Skip to main content

Reusable Checkpoints Make Models Even More Flexible

· 2 min read

trainML now supports the creation and use of Checkpoints to store immutable versions of large model weight files.

How It Works

Checkpoints enable you to load a checkpoint once and reuse that checkpoint on any future job or multiple jobs at the same time while only incurring storage charges once based on the size of the checkpoint. Private checkpoints are also included in the 50 GB free storage allotment. Checkpoints are immutable to prevent unexpected data changes impacting jobs. If you need to revise a checkpoint, you must create a new one and remove the old one. The maximum size of any checkpoint is 500 GB, but you can have unlimited checkpoints.

Using the Web Platform

To create a checkpoint, navigate to the Checkpoints Dashboard from the side navigation and click the Create button. Specify the name of the new checkpoint in the Name field and then select the Source Type of the location from which to populate the new checkpoint.

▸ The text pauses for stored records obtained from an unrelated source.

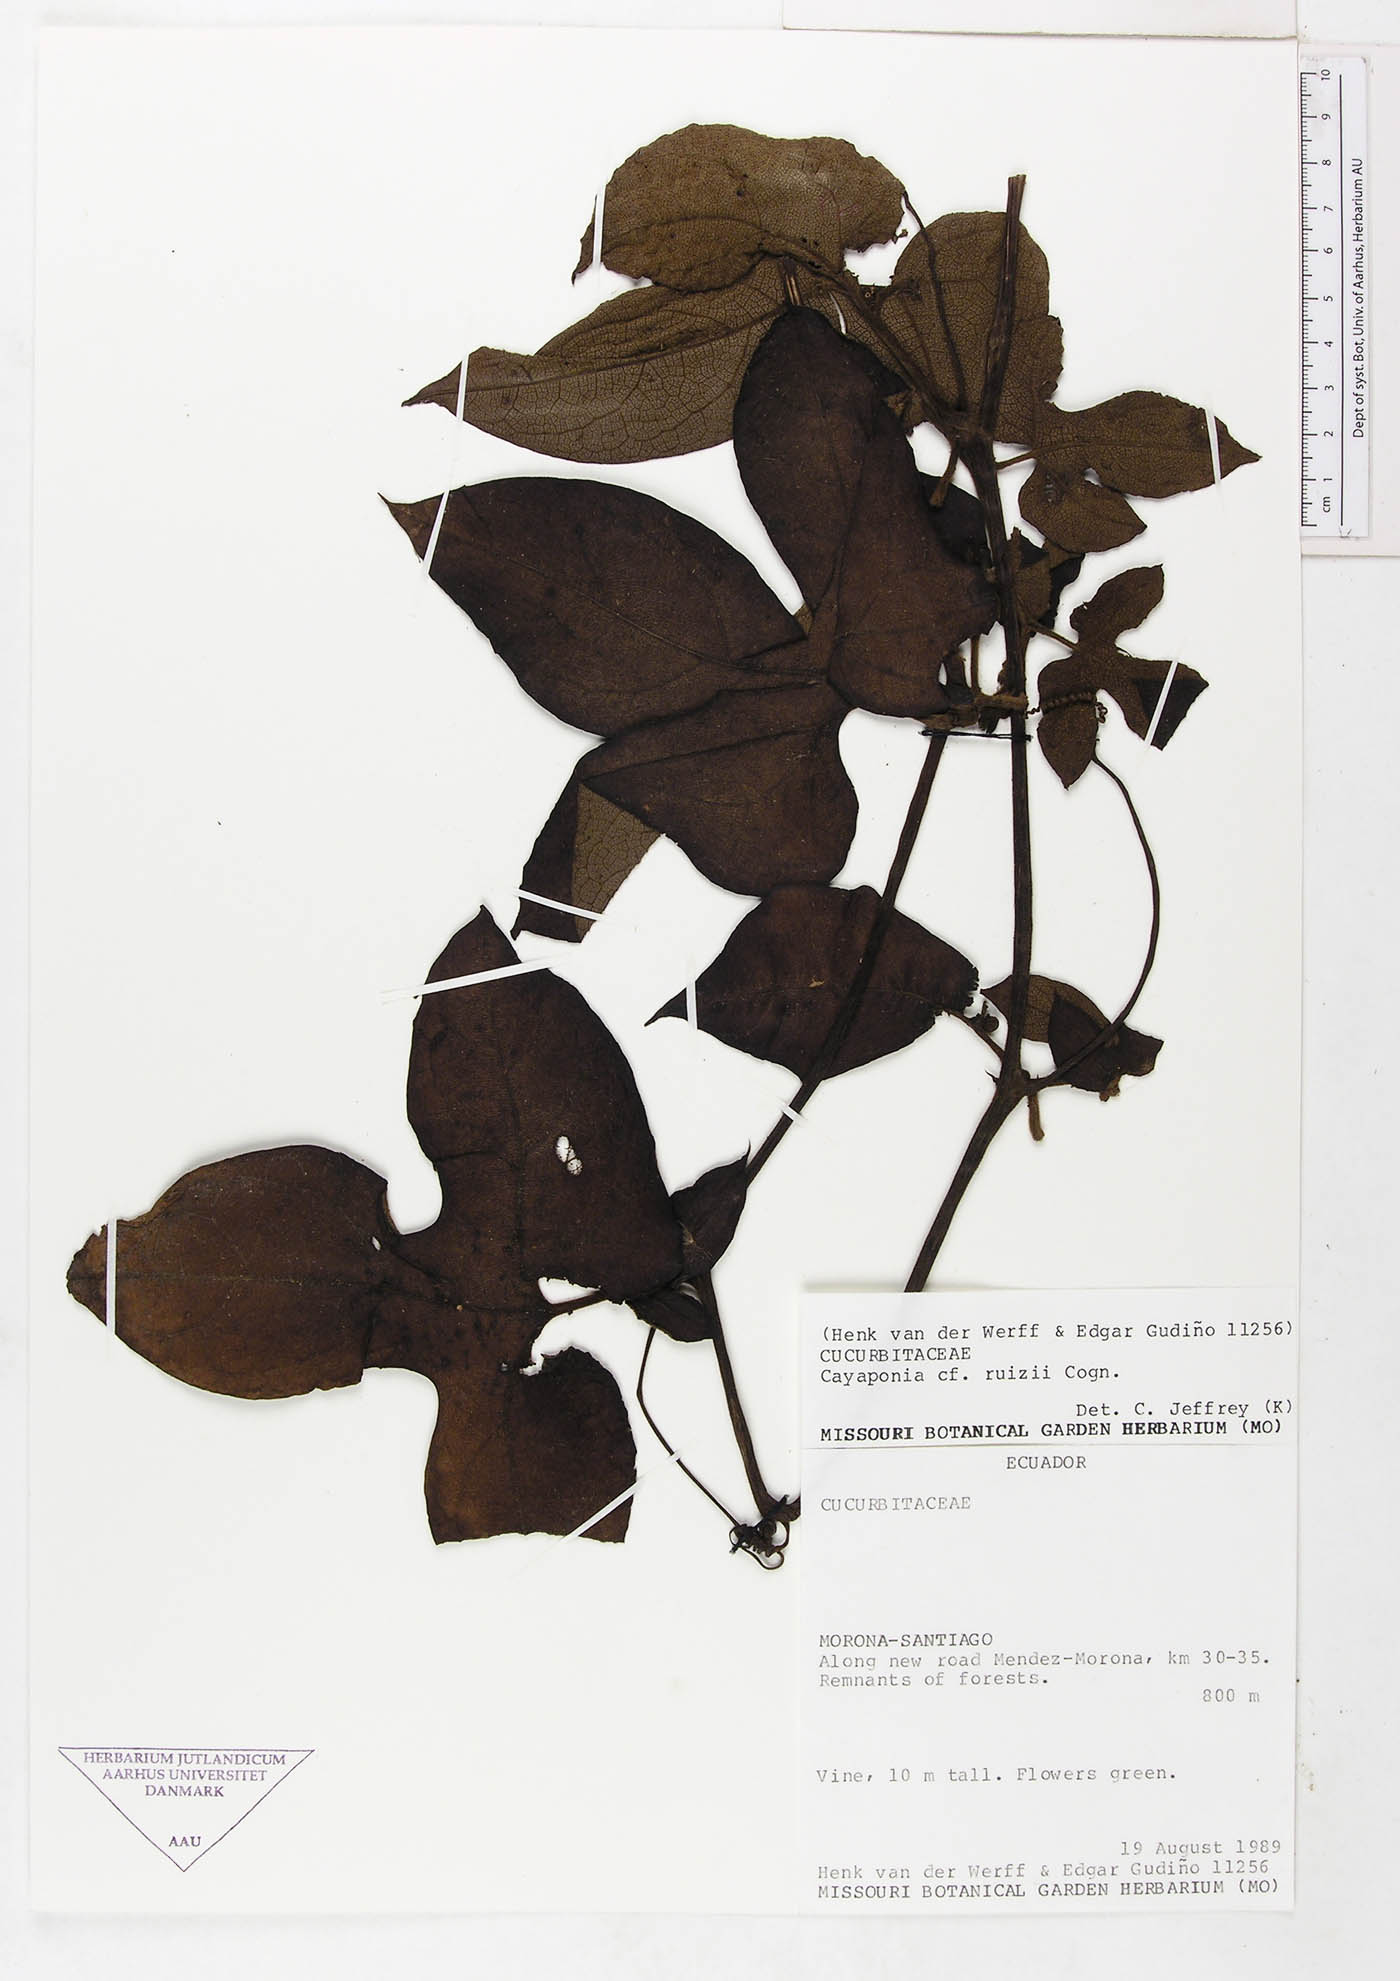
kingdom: Plantae
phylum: Tracheophyta
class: Magnoliopsida
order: Cucurbitales
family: Cucurbitaceae
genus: Cayaponia
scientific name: Cayaponia peruviana
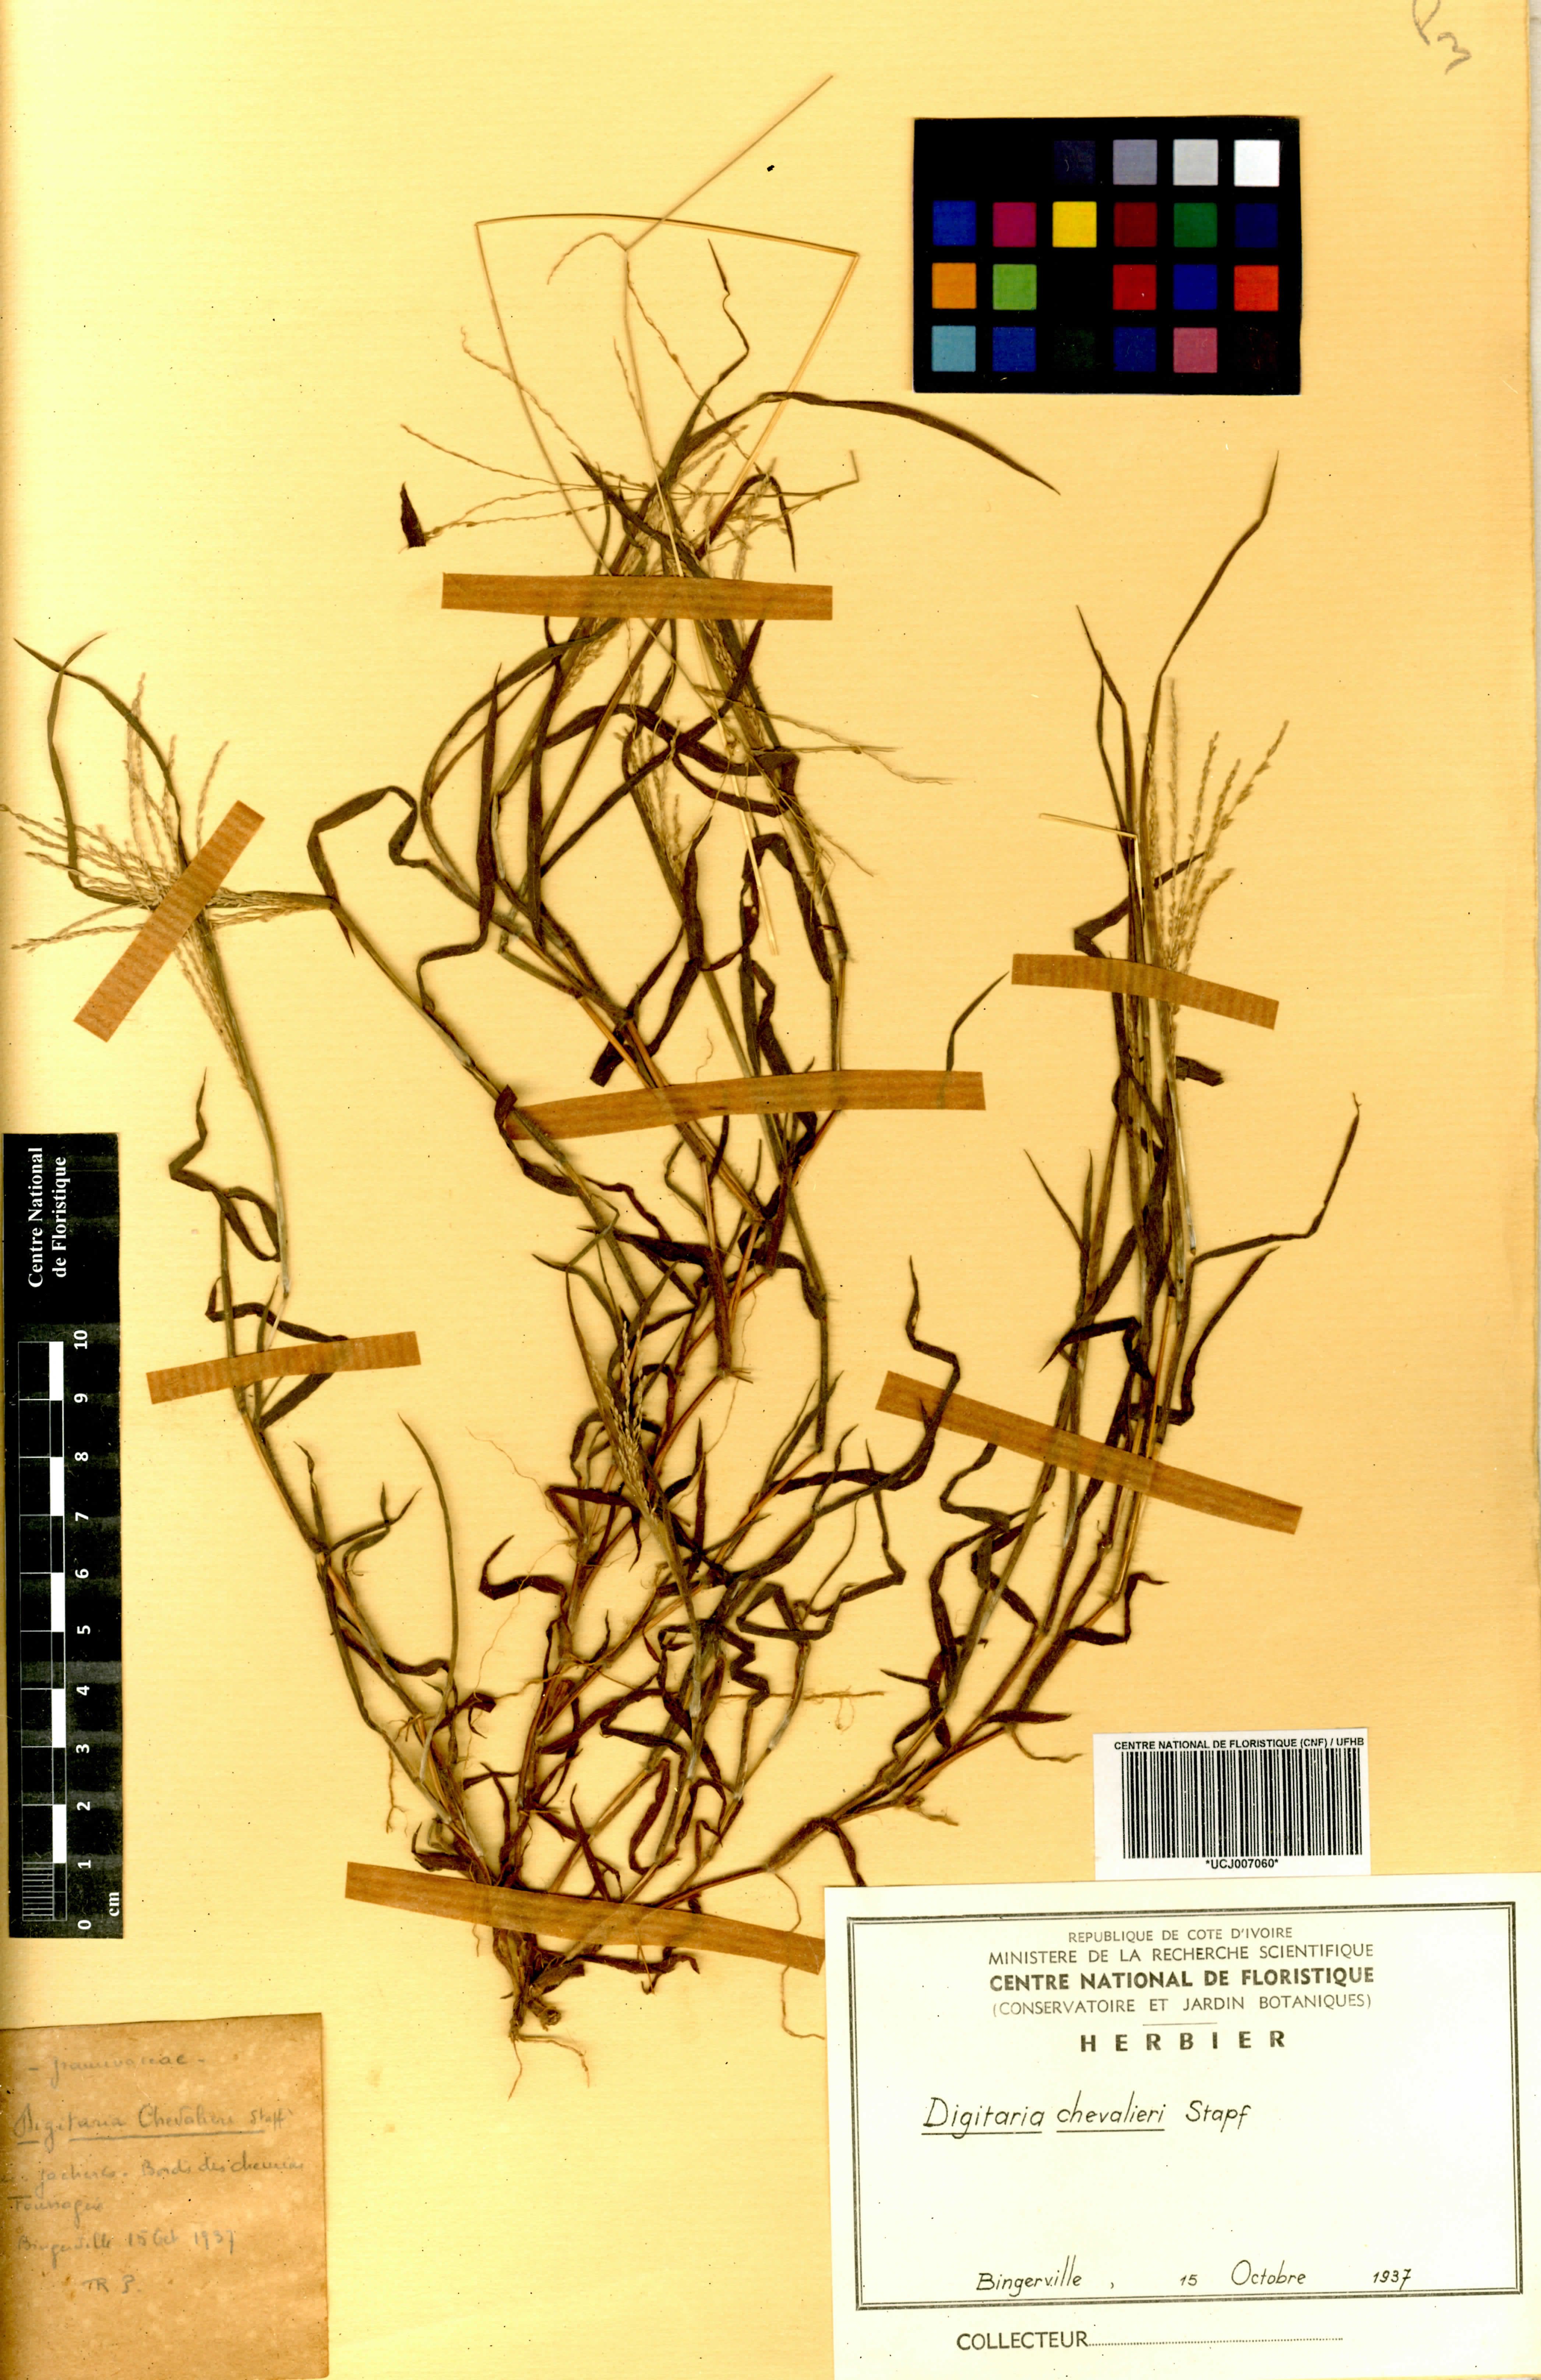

Specify the path of the checkpoint data within the storage type specified in the Path field. If you specify a compressed file (zip, tar, tar.gz, or bz2), the file will be automatically extracted. If you specify a directory path (ending in /), it will run a sync starting from the path provided, downloading all files and subdirectories from the provided path.

Checkpoints can be used by selecting the checkpoint from the dropdown field in the section of the job form. Select the desired checkpoint from the list and create the job. Once the job is running you can access the checkpoint in the /opt/trainml/checkpoint directory, or using the TRAINML_CHECKPOINT_PATH environment variable.

Using the SDK

To create a checkpoint using the trainML SDK, use syntax similar to the following:

checkpoint = await trainml.checkpoints.create(
name="s3-checkpoint",
source_type="aws",
source_uri="s3://<model bucket>/<model path>/model.zip",
)

To use a checkpoint in a job, use the following syntax:

job = await trainml.jobs.create(
name="Checkpoint Job",
type="training",
...
model=dict(
source_type="git",
source_uri="https://github.com/trainML/examples.git",
checkpoints=[
"s3-checkpoint",
],
),
...
)